WORK TO COMPLETE:
A. Condense the paragraph in the transpiler excerpt that begins "Since the two languages are quite similar" into a short bulleted list that keeps its main points.
B. According to the transpiler excerpt, what is the first pass usually used for in the 2-pass approach?
C. Translate this sentence from the transpiler excerpt into Spanish: "In both cases, the process is done the same way: we traverse the AST and perform the operations we need."

EXTRACT TO READ:
□ □ □ □ □ □ □
Why you might need to do that for a transpiler? Imagine the following piece of VBA code:

Are you trying to access the element at index 0 of the array data or you are trying to call the function data with argument 0? That is not immediately obvious from this instruction because in VBA you use the same syntax for both operations. So, you have to keep track of the declaration of data, whether is a variable or a function.

This might also be needed if you are transpiling from a language that allows first-level functions (e.g., C++) to one that does not allow them (e.g., Java). That is because you need to put all first-level functions in a custom class and then change all calls to first-level function in the original C++ code to functions of a custom Java class.

So, the kind and extent of symbol resolution that you have to do, depends on both the source language and the destination language and will vary from project to project.

Our Transpiler

In this article we are going to build only a partial transpiler from VBA to VB.NET, but we are going to show the whole process that could be used for a complete transpiler.

Since the two languages are quite similar, we can also avoid doing a complete conversion of the original AST from VBA to VB.NET. Instead we are going just to rewrite the parts of the input that must be adapted for VB.NET. This approach requires less work, but each change will require to find the exact place where to make the change. In contrast rewriting every instruction would be longer, but each instruction will be easier to write.

In both cases, the process is done the same way: we traverse the AST and perform the operations we need.

Since we are transpiling VBA in VB.NET, we do not really care about making a distinction between array indexing and function calls, because VB.NET also behaves in the same way. So, we will not need to change or keep track of instructions like the previous example data(0). However, our transpiler will need to perform an operation that needs the same approach: 2-passes. This simply means that we have to traverse the AST two times to accomplish a transformation. Usually the first pass is used to collect some information from multiple places, while the second pass uses that information to complete the transpilation.

We are going to see what that is later.
□ □ □ □ □ □ □
DATASET EXCERPT:

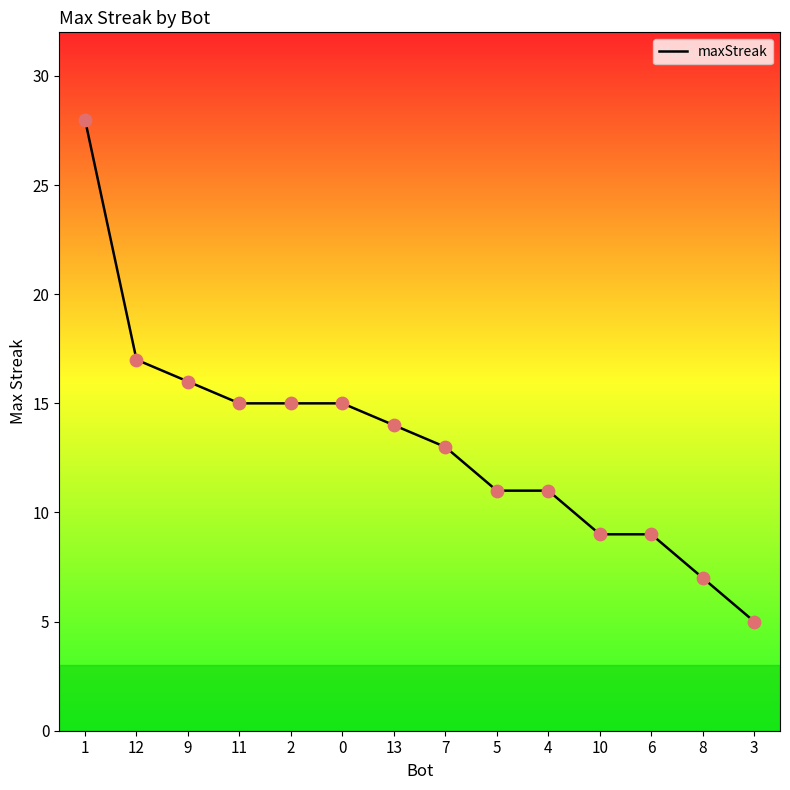

What is the ratio of the value at 4 to the value at 13?

0.8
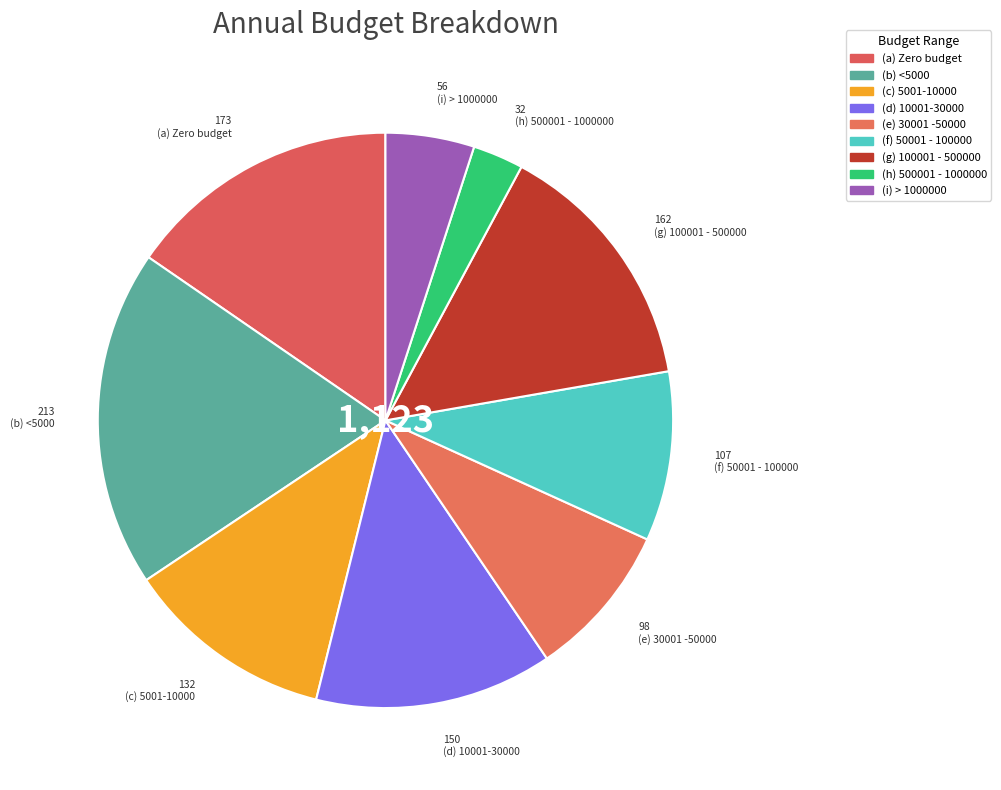

Is it true that (h) 500001 - 1000000 is 9% of the pie?

False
□ □ □ □ □ □ □
RESULTS BY TASK:
A.
- Because VBA and VB.NET are similar, a complete conversion of the original AST is not needed.
- Only the parts of the input that must be adapted for VB.NET are rewritten.
- This takes less work, but each change requires finding the exact place to make it.
- Rewriting every instruction would take longer, but each instruction would be easier to write.

B. It is usually used to collect information from multiple places.

C. En ambos casos, el proceso se realiza de la misma manera: recorremos el AST y realizamos las operaciones que necesitamos.